Despite the enduring financial and political troubles in which we find ourselves, there is a palpable euphoria in the air. On the left, there’s a new hopefulness about positive political change, a desire striving to become a conviction, that the “Occupy” movement(s) either represent or will at the least generate real and effective opposition to corporatism. And everyone seems to be elated that Libya has murdered its dictator and Tunisia is voting. Surely democracy and goodness are rampant. And hasn’t Steven Pinker proclaimed that the human race is evolving its way away from violence?
Alas, if it were only true. Oh, it’s true enough that Gaddafi is gone and that parts of the Middle East are adopting the most external trappings of democracy. There’s no denying the facts.
But it doesn’t follow from these facts that violence is decreasing, that totalitarian states must fall, or that real citizen empowerment is about to sweep the world. Indeed, I am pretty well convinced that the latest skirmishes are side-show entertainments, and that the battle — and the war — have been over for some time.
Some months ago, I wrote an article in which I argued that the great surge of middle class prosperity, education, and meaningful involvement in the shaping of society, otherwise known as the postwar boom of the 50’s and 60’s, was a one-off, the incredible luck of a single generation — my own — who grew up in a brief interim of privilege that looks much sweeter now than it looked at the time, during the atomic fears of the Cold War.

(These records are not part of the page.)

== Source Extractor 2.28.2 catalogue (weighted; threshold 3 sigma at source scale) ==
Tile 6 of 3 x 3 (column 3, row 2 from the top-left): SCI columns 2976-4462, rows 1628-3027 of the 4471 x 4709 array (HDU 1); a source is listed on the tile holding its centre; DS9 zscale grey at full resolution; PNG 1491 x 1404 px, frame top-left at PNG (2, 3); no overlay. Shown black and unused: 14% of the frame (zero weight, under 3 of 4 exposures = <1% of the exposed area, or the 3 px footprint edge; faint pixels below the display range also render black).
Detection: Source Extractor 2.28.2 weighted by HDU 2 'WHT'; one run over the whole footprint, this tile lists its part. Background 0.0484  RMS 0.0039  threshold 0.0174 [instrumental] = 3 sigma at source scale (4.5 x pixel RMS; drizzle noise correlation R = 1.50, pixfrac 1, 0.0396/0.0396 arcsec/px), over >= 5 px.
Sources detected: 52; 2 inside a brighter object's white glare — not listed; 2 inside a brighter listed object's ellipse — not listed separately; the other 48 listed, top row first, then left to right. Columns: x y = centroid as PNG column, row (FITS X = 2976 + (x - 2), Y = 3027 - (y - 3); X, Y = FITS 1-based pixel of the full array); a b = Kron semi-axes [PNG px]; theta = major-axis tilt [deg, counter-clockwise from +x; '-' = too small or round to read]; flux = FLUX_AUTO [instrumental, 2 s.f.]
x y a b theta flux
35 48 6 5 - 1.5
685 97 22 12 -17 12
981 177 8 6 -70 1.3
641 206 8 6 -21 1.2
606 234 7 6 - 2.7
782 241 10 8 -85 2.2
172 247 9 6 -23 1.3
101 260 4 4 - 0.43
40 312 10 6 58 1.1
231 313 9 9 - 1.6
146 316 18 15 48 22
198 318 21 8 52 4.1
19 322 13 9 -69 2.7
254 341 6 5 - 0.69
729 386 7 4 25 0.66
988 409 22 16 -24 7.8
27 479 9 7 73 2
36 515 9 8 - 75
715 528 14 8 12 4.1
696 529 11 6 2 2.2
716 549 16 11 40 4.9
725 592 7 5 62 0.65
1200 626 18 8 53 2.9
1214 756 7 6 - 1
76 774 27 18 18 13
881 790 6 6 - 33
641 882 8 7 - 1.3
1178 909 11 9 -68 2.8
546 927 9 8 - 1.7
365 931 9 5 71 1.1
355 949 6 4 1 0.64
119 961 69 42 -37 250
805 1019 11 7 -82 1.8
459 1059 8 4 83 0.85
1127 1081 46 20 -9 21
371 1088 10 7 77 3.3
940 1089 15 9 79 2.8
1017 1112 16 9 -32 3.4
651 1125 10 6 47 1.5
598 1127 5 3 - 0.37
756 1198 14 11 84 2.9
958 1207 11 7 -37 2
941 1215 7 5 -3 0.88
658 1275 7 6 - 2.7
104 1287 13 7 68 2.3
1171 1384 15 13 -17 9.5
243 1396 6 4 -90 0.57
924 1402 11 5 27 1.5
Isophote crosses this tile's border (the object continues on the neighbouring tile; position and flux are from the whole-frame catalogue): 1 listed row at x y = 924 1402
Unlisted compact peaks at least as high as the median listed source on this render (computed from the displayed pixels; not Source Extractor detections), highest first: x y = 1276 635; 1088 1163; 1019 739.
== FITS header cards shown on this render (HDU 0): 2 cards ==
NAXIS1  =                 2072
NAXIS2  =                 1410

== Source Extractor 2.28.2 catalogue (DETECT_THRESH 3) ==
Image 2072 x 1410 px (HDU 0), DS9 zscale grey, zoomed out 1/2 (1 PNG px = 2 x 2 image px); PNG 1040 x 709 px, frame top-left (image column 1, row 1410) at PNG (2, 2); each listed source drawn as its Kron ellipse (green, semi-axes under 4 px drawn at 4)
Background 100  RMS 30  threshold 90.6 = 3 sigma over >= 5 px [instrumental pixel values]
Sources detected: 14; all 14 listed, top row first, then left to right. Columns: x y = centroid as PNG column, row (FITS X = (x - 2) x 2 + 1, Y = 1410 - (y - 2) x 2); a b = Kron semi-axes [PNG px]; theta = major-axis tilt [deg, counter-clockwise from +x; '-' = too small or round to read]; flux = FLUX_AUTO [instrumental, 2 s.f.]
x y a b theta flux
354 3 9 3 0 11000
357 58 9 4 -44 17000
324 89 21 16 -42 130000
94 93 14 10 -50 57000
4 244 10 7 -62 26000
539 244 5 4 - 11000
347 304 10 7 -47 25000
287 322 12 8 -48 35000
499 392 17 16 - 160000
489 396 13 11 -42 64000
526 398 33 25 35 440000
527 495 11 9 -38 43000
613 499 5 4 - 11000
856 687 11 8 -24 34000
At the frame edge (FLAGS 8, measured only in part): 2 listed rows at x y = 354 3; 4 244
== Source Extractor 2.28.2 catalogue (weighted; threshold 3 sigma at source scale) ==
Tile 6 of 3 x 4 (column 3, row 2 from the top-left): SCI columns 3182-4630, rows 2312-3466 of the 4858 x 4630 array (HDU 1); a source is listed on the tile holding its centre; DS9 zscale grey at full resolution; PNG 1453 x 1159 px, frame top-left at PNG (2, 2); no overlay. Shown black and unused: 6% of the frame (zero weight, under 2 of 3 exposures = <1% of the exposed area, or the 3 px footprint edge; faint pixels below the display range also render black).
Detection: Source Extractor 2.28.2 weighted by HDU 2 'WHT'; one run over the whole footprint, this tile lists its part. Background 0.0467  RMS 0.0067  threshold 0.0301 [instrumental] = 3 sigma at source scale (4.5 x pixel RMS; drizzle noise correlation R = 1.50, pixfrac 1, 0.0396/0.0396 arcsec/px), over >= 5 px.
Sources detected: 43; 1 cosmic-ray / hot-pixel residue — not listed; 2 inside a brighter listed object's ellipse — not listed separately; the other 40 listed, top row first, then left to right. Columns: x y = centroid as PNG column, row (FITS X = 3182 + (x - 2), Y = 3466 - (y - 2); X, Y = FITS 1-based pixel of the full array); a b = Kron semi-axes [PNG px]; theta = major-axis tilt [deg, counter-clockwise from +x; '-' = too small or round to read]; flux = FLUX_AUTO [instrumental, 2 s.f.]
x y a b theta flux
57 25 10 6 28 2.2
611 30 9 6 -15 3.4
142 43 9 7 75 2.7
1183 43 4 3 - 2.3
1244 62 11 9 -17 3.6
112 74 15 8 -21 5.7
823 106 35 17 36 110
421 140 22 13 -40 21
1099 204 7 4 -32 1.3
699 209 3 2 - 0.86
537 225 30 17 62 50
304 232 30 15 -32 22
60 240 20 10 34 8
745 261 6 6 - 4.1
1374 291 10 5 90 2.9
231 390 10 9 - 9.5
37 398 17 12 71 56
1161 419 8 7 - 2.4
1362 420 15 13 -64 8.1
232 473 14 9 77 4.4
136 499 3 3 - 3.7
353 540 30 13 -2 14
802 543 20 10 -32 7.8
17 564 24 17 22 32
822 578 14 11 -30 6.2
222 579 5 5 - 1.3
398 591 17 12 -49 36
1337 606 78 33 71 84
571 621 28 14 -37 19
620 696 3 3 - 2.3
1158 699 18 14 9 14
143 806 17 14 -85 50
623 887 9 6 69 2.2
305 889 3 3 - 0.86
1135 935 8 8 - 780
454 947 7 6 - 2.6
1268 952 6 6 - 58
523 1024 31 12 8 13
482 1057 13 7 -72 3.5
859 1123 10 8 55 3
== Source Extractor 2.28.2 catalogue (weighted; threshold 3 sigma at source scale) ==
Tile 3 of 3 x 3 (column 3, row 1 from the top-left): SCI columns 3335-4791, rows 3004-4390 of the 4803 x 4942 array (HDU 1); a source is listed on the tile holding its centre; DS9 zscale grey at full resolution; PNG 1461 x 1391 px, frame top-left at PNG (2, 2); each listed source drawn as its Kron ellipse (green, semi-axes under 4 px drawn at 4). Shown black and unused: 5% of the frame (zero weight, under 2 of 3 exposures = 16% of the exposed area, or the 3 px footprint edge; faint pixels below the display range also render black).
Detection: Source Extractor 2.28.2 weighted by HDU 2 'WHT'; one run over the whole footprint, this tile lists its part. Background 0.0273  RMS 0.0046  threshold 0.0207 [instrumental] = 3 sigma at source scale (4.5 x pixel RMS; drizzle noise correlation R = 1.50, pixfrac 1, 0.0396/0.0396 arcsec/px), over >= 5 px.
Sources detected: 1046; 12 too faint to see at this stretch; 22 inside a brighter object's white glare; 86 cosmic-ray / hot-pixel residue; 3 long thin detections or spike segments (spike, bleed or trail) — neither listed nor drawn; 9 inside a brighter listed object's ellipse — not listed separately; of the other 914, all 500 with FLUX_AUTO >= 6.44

We “won” the Cold War, but we did it, substantially, with a nonpartisan weapon — free market capitalism. And, as that weapon is now trained on us, we are becoming ever more aware of the price we have paid for the victory.
The corporate state and the superficial consumption-driven culture which it fosters to keep us amused and unaware has triumphed, and there’s not much we can do about it on any scale that really matters.
Yes, there are thousands, even millions, of concerned and involved people who dedicate themselves to positive change. Good for them! But what they can really change is the rate of recycling in their neighbourhoods, or the ratio of locally-grown to imported foodstuffs.
What they can’t change is the general culture of elite entitlement. No matter how much “choice” or “freedom” we are touted to have, we have them only within the larger context of superficial consumerism.
Being free to select an IPhone 4S over an HTC Desire is fine as far as it goes, but how far does it go? How much power do we have to choose that our unemployed neighbour has enough food for his family, rather than that the hedge fund manager who lives in the gated enclave down the road gets another bonus? There’s choice, and then there’s choice.